Huge water tanks are helping these Lahaina residents stay in their homes

It could be months before the remaining homes in the Lahaina burn zone will have power and running water.
Published: Sep. 14, 2023 at 4:51 PM HST|Updated: Sep. 14, 2023 at 5:07 PM HST
Email This Link
Share on Pinterest
Share on LinkedIn

HONOLULU (HawaiiNewsNow) - It could be months before water and power are fully restored on Maui. But there is a lifeline and it comes in the form of 400-gallon water tanks.

The military brought in these so-called water buffalos to aid residents.

There’s one serving Kahoma Village near Front Street and the Lahaina Cannery Mall.
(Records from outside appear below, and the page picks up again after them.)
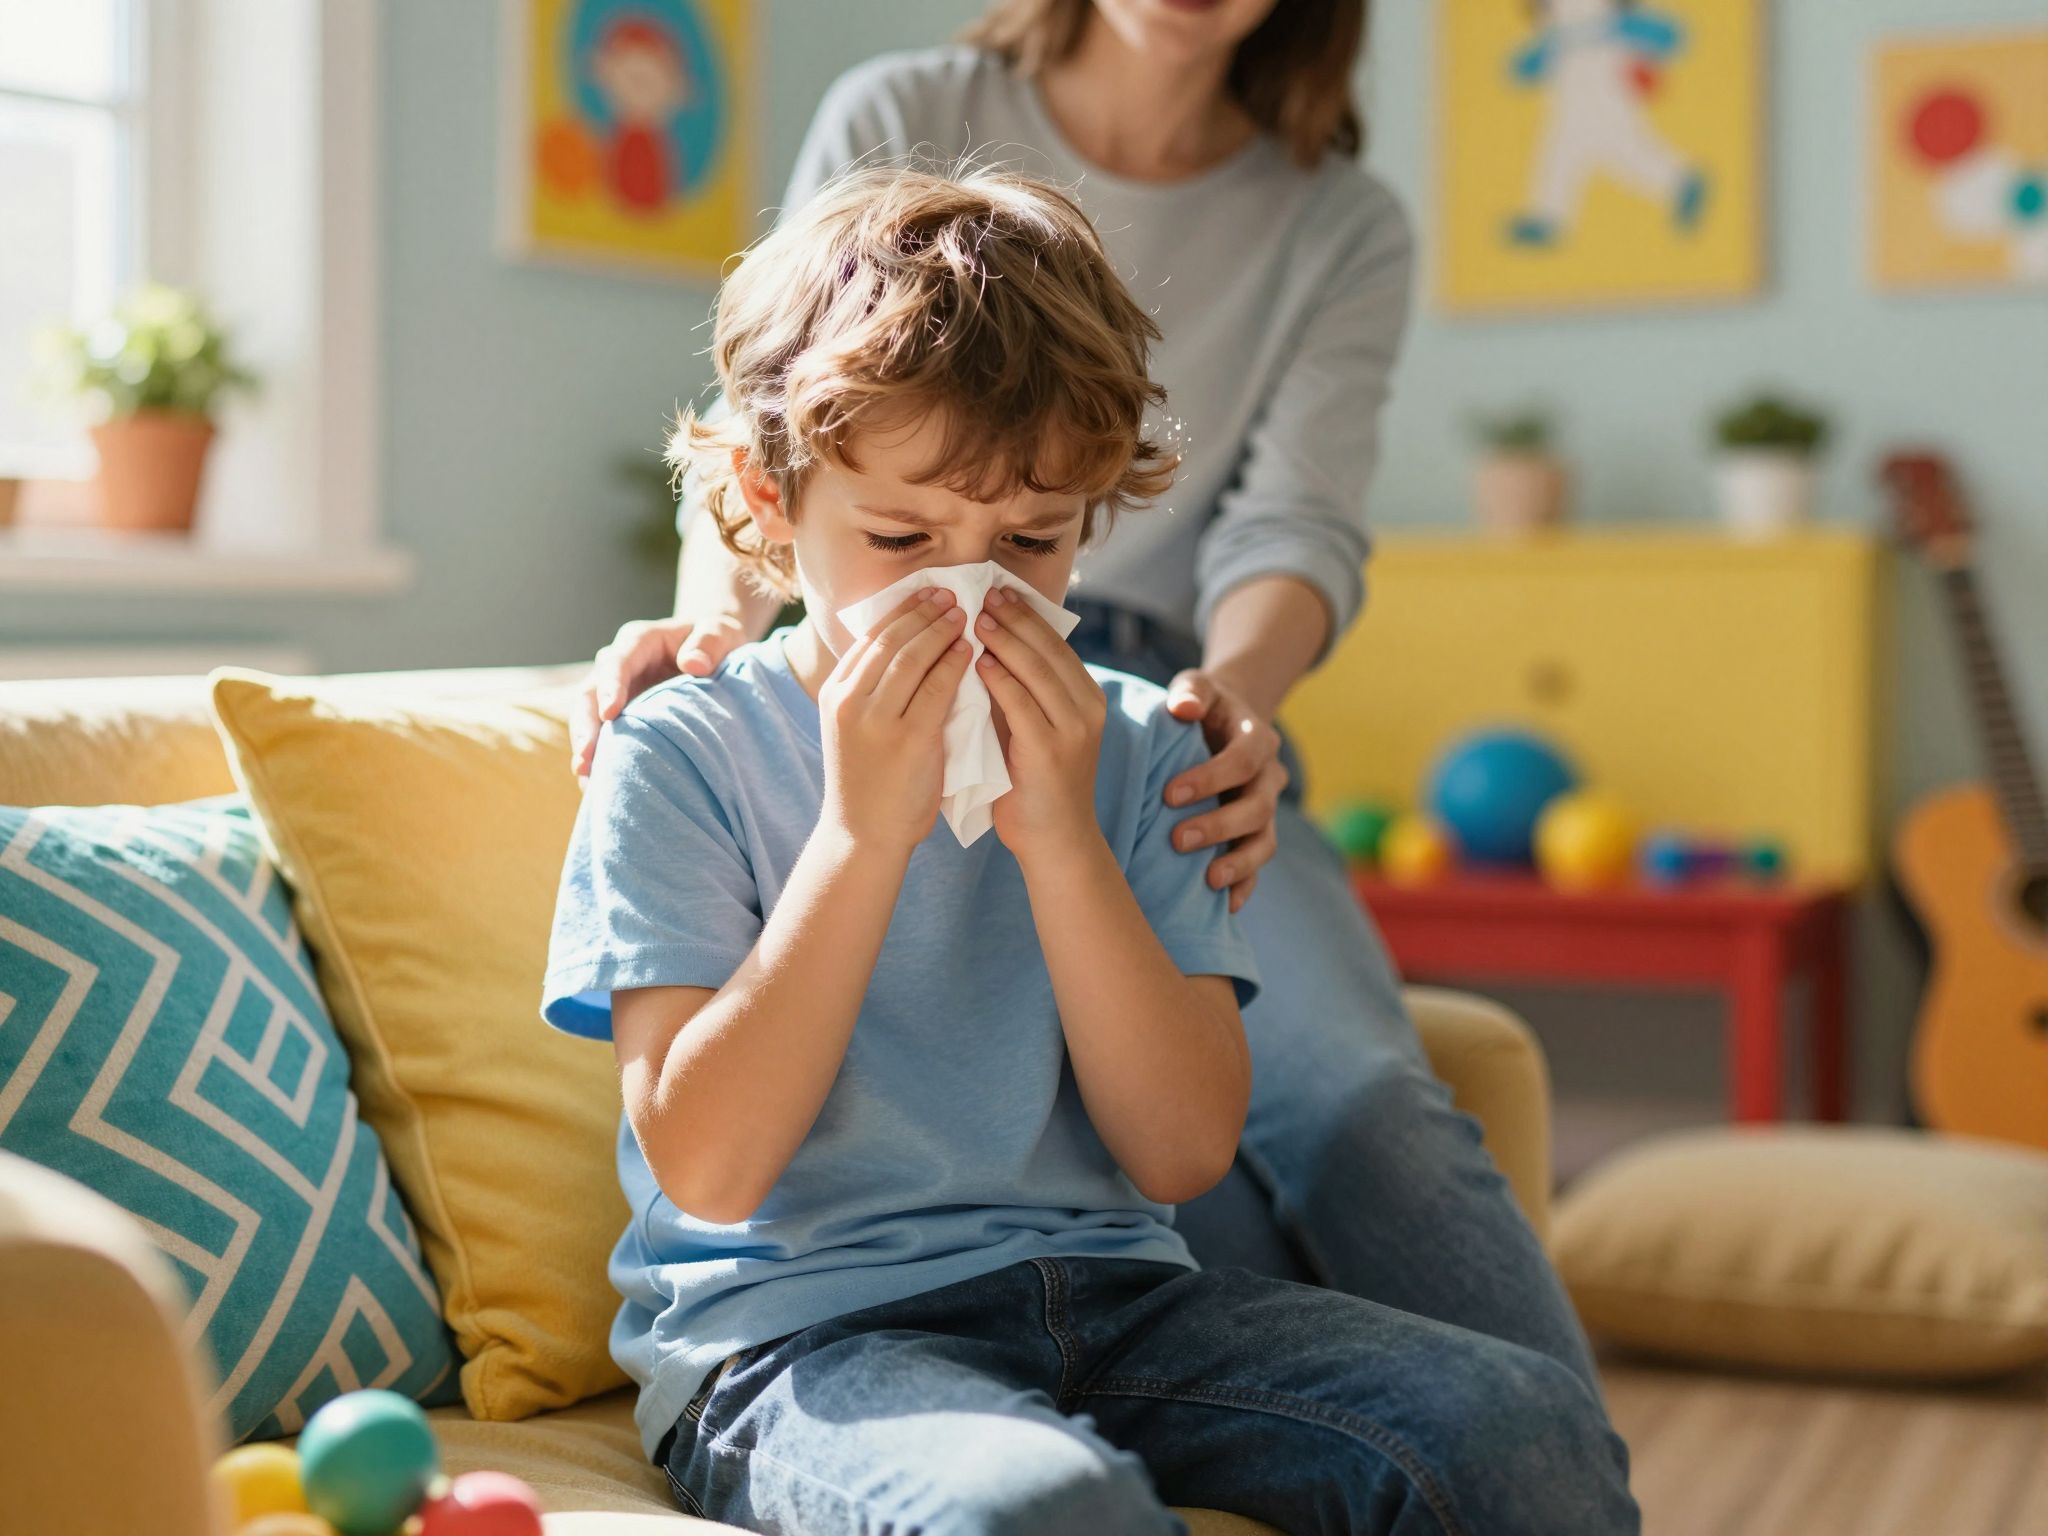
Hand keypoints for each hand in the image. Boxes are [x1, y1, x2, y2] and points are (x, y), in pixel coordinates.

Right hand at [572, 613, 755, 778]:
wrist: (715, 652)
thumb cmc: (717, 641)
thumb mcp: (721, 632)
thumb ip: (711, 642)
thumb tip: (694, 665)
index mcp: (640, 642)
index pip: (617, 661)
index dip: (610, 686)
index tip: (609, 713)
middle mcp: (620, 667)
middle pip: (590, 694)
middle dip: (585, 727)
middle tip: (585, 759)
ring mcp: (617, 692)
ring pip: (590, 719)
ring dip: (587, 749)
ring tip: (588, 781)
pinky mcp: (623, 715)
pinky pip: (605, 737)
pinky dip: (602, 759)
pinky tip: (600, 787)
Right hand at [819, 588, 971, 853]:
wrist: (863, 834)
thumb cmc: (868, 782)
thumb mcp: (855, 728)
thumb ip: (873, 692)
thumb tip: (904, 648)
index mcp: (835, 693)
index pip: (870, 636)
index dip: (902, 609)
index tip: (927, 592)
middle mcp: (850, 700)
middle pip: (891, 638)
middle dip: (924, 610)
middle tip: (952, 592)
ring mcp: (876, 719)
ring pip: (912, 657)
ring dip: (941, 629)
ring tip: (965, 614)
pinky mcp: (907, 739)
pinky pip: (936, 688)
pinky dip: (954, 664)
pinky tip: (970, 650)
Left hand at [975, 586, 1106, 862]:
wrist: (1056, 841)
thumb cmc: (1035, 786)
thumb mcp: (1037, 730)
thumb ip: (1022, 694)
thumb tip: (987, 649)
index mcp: (1087, 698)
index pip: (1056, 644)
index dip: (1027, 615)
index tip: (997, 591)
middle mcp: (1087, 708)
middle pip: (1049, 649)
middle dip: (1015, 617)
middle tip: (983, 592)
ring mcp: (1073, 729)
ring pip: (1037, 670)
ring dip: (1005, 639)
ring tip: (976, 616)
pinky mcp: (1050, 750)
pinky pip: (1021, 704)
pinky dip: (999, 678)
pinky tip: (977, 660)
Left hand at [1162, 670, 1287, 914]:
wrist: (1222, 722)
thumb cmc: (1199, 706)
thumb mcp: (1195, 688)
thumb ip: (1191, 691)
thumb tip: (1183, 707)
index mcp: (1256, 738)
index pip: (1244, 760)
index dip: (1212, 778)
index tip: (1169, 793)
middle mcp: (1269, 776)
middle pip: (1259, 807)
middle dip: (1220, 826)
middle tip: (1177, 839)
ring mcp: (1266, 808)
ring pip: (1265, 841)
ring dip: (1239, 863)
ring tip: (1208, 879)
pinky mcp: (1255, 834)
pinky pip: (1258, 865)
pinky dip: (1245, 886)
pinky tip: (1226, 905)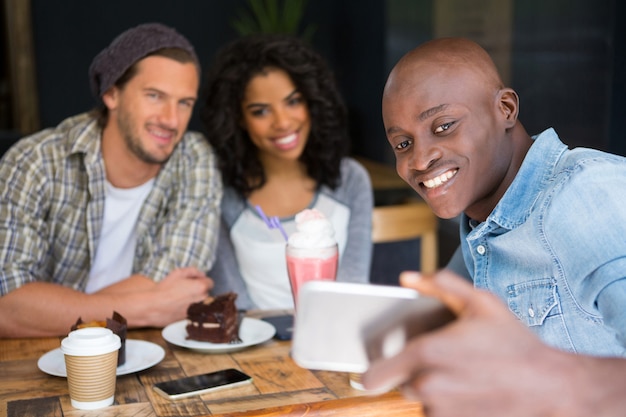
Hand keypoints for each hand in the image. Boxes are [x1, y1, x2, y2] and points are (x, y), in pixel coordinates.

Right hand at [145, 267, 213, 326]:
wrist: (152, 307)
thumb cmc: (164, 289)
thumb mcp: (178, 273)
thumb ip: (193, 271)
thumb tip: (202, 275)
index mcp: (201, 287)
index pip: (210, 283)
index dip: (201, 281)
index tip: (194, 282)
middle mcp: (202, 300)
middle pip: (206, 293)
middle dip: (199, 291)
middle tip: (185, 290)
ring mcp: (197, 311)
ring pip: (200, 303)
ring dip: (195, 301)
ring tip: (181, 299)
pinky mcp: (190, 319)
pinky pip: (194, 312)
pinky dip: (189, 310)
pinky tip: (179, 307)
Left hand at [362, 269, 578, 416]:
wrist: (548, 384)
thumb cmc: (514, 342)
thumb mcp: (480, 302)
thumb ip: (440, 285)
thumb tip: (407, 278)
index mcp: (427, 353)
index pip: (374, 375)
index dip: (371, 371)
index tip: (372, 370)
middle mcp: (428, 385)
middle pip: (401, 383)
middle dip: (415, 372)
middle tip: (445, 360)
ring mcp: (442, 410)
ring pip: (421, 399)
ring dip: (434, 388)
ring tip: (464, 374)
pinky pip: (438, 413)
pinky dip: (448, 403)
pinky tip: (470, 389)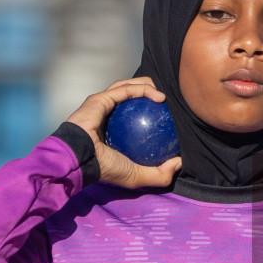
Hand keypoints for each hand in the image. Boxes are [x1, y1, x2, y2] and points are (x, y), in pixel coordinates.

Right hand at [66, 78, 181, 189]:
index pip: (133, 116)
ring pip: (127, 87)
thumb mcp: (138, 176)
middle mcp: (107, 115)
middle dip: (149, 92)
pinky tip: (160, 97)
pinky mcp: (100, 98)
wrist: (82, 160)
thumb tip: (179, 163)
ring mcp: (102, 104)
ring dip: (148, 86)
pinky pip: (125, 90)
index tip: (168, 119)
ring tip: (164, 97)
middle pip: (130, 97)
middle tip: (166, 104)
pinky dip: (143, 90)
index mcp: (112, 130)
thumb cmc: (106, 169)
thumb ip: (160, 173)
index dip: (151, 112)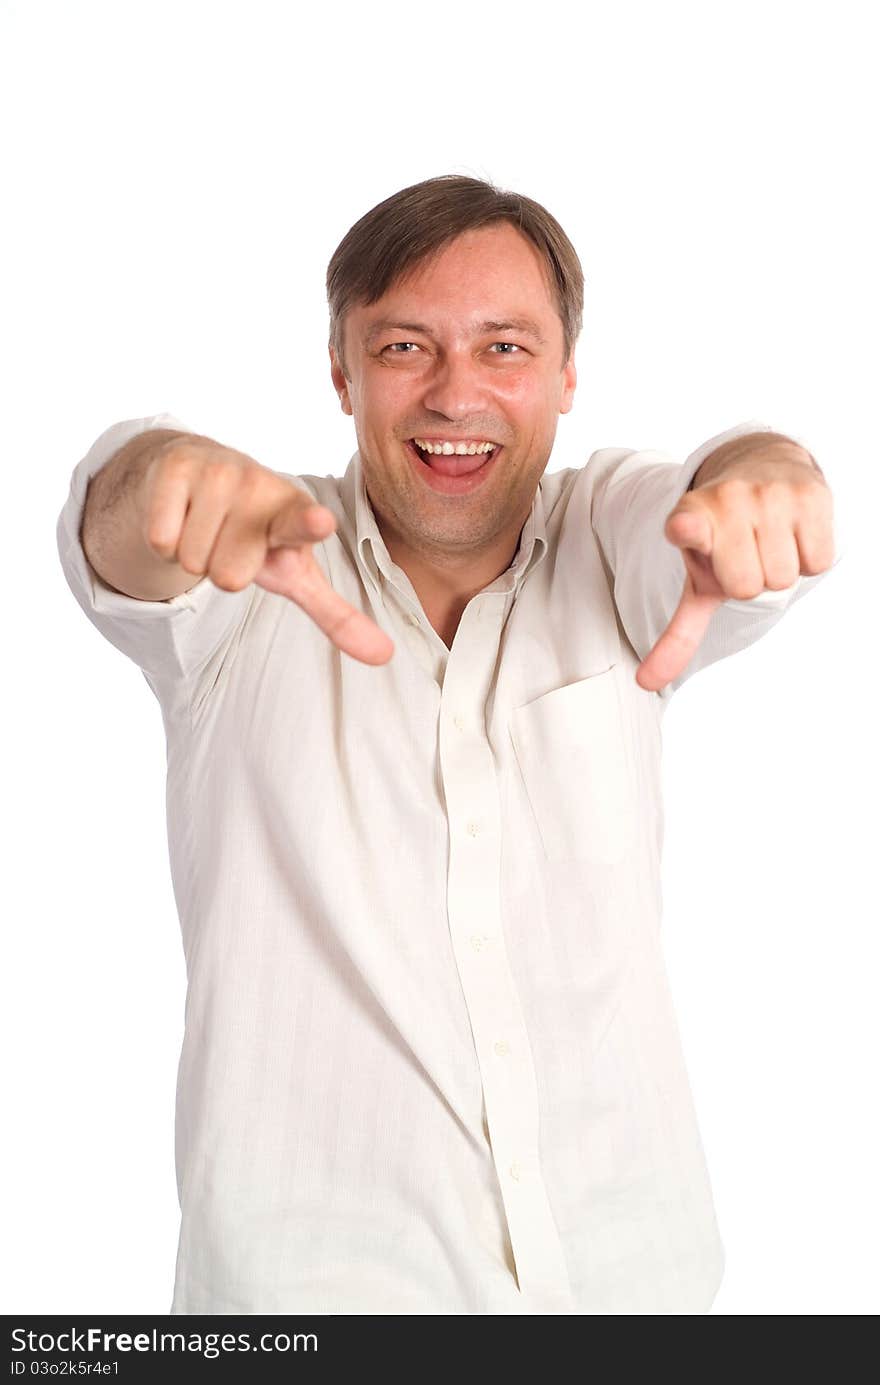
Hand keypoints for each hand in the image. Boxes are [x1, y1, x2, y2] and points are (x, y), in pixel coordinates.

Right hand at [142, 436, 394, 665]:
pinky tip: (180, 515)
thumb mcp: (295, 573)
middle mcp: (260, 485)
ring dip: (193, 555)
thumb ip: (337, 615)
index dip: (309, 525)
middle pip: (227, 577)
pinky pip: (162, 539)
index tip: (320, 522)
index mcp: (296, 513)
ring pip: (192, 560)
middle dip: (220, 571)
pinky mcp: (177, 467)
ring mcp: (218, 472)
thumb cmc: (256, 534)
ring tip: (206, 528)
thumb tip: (384, 657)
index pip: (302, 524)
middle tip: (228, 543)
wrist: (198, 477)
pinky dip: (164, 541)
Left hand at [635, 441, 834, 692]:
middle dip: (749, 582)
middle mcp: (727, 500)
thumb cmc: (725, 538)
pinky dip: (808, 559)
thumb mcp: (697, 580)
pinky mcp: (808, 494)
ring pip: (783, 578)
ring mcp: (768, 494)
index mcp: (689, 518)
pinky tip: (793, 535)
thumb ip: (675, 632)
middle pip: (749, 587)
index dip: (686, 530)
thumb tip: (646, 683)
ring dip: (780, 570)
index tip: (682, 528)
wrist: (761, 469)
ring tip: (767, 544)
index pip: (688, 527)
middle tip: (744, 557)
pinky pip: (816, 562)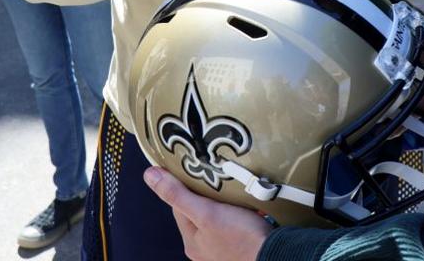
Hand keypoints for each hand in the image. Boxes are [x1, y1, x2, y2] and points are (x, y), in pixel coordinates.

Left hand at [143, 167, 270, 260]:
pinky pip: (235, 222)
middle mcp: (203, 248)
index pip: (180, 205)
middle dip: (210, 194)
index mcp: (191, 241)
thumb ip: (178, 195)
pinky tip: (249, 204)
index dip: (188, 186)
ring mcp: (222, 248)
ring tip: (236, 190)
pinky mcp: (240, 244)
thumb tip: (150, 176)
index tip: (198, 171)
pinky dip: (240, 211)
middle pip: (199, 210)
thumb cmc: (240, 237)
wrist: (274, 254)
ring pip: (218, 215)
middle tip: (221, 179)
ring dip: (226, 202)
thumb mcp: (206, 212)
Resident Del La Fountain said he came back home the morning after the Lahaina fire and found his home still standing — even as the surrounding community burned.

“We were very lucky. We have 220 homes in this neighborhood, 24 townhomes and one normal home burnt. We did really well, for being on Front Street. It was kind of a miracle,” he said.

“We don’t have power, and we don’t have water. But there’s a few of us here that are living, back moved in and making things work.”

Christopher Fishback, a fuel and water platoon leader with the U.S. Army, said the water buffalos are being refilled regularly.

The military joint task force responding to the Maui wildfires is setting up three distribution points:

  • Leialii Parkway & Hooli Street
  • Lahainaluna Road & Lahaina Bypass
  • Puunoa Place & Kahoma Vally Loop

“We were having to run around and to different places and try to gather water,” La Fountain said.

“And we finally came across some five gallon containers. And having this right here in my neighborhood is huge.”

About 10,000 gallons of water has been distributed so far.

The tanks are usually filled at 9 a.m. and 4 p.m.

“Just use the water, we’re out here everyday, filling up as needed, so use the water, drink it,” Fishback said.

La Fountain says the water brings comfort to the handful of residents who are back home.

“We have a generator. Now we have a Starlink. Now we’ve got water now. It’s like glamping,” he said.

When asked how he stays positive in a devastating situation, La Fountain said he’s been through some pretty bad fires, including one in Tahoe that burned 100,000 acres.

Still, he adds that this fire is different.

“So much stuff was lost so much historic stuff. And I don’t think you can put that into a scale and compare it to anybody else. I mean, this is a huge disaster,” he said.

Military officials say the water tanks will be available as long as they’re needed.